- _Problem details_
Copy the records below, from the line containing "wall clock [270,116,305,152]" through the last line; leave out pictures.

- _Entries supplied_
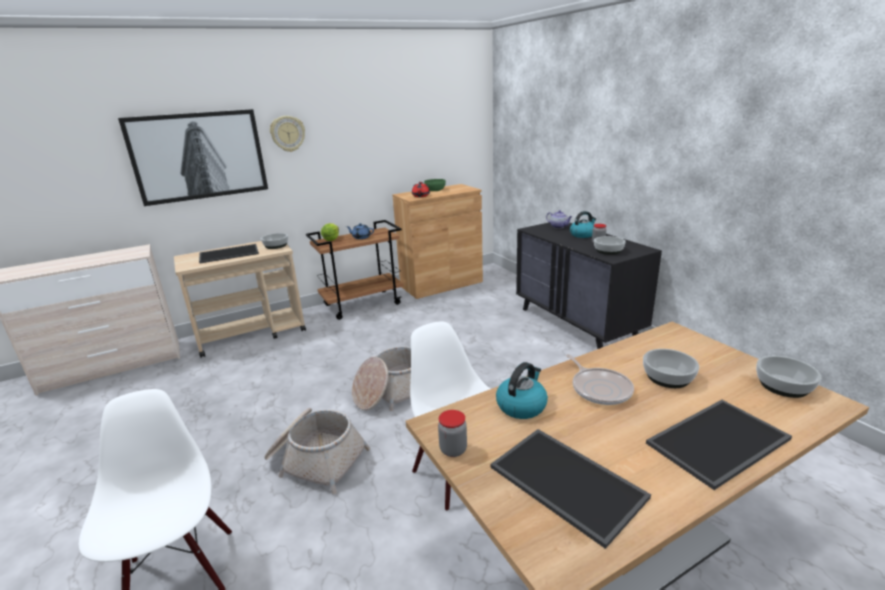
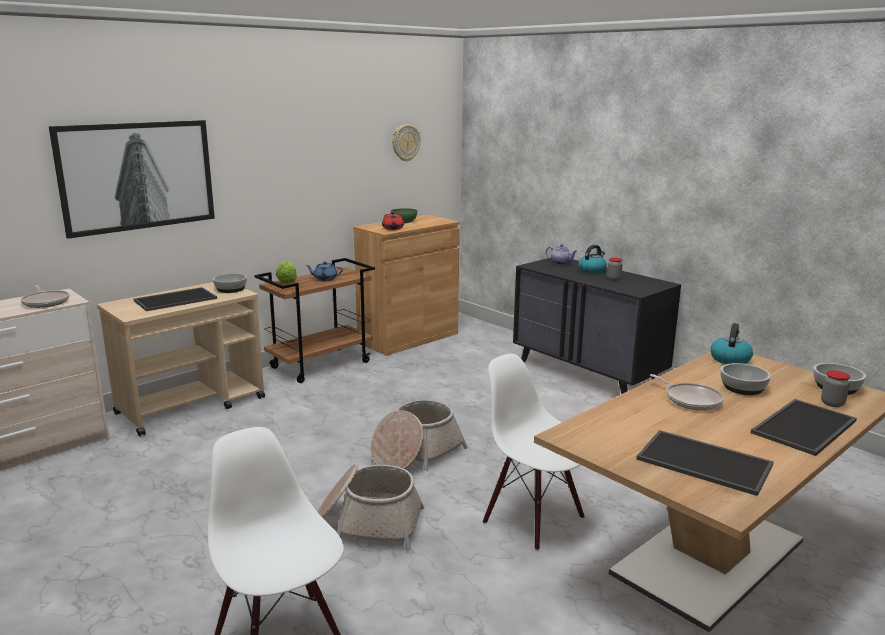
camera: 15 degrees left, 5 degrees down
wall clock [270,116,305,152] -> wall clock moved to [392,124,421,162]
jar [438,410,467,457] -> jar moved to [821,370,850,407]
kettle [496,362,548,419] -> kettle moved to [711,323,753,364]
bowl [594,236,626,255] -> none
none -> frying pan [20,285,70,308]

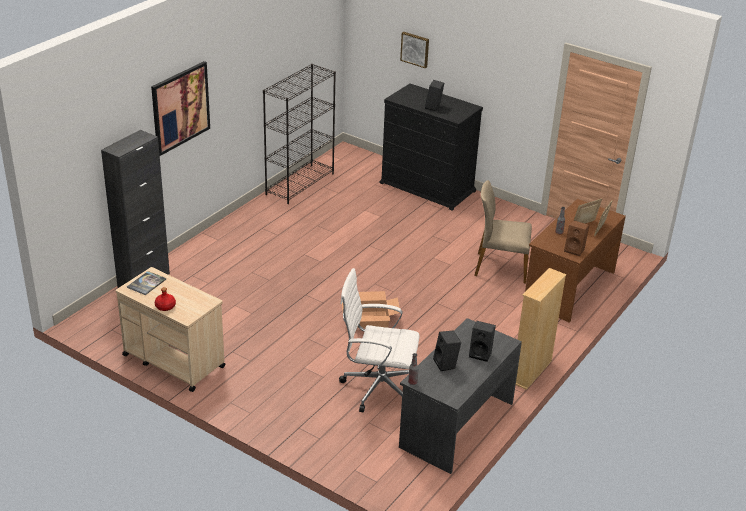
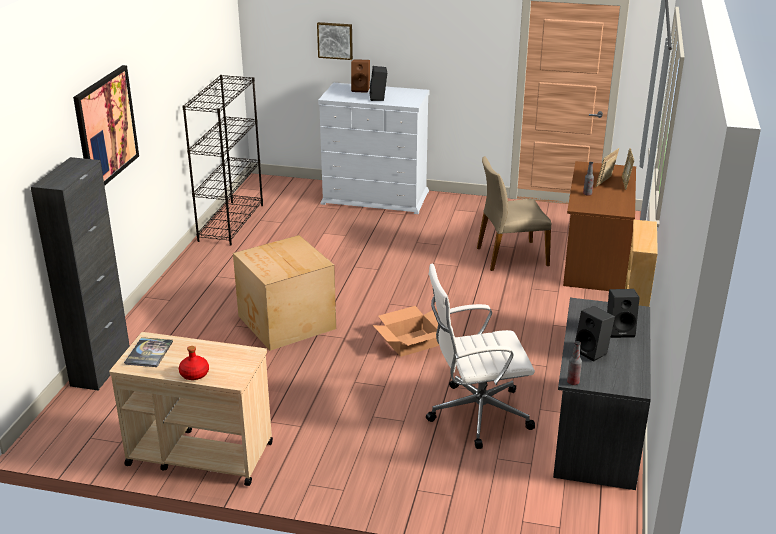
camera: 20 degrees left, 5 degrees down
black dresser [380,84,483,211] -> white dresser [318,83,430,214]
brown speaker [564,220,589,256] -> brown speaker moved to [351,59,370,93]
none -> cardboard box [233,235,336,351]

- _Exercise solution_
wall clock [270,116,305,152] -> wall clock moved to [392,124,421,162]
jar [438,410,467,457] -> jar moved to [821,370,850,407]
kettle [496,362,548,419] -> kettle moved to [711,323,753,364]
bowl [594,236,626,255] -> none
none -> frying pan [20,285,70,308]

camera: 20 degrees left, 5 degrees down
black dresser [380,84,483,211] -> white dresser [318,83,430,214]
brown speaker [564,220,589,256] -> brown speaker moved to [351,59,370,93]
none -> cardboard box [233,235,336,351]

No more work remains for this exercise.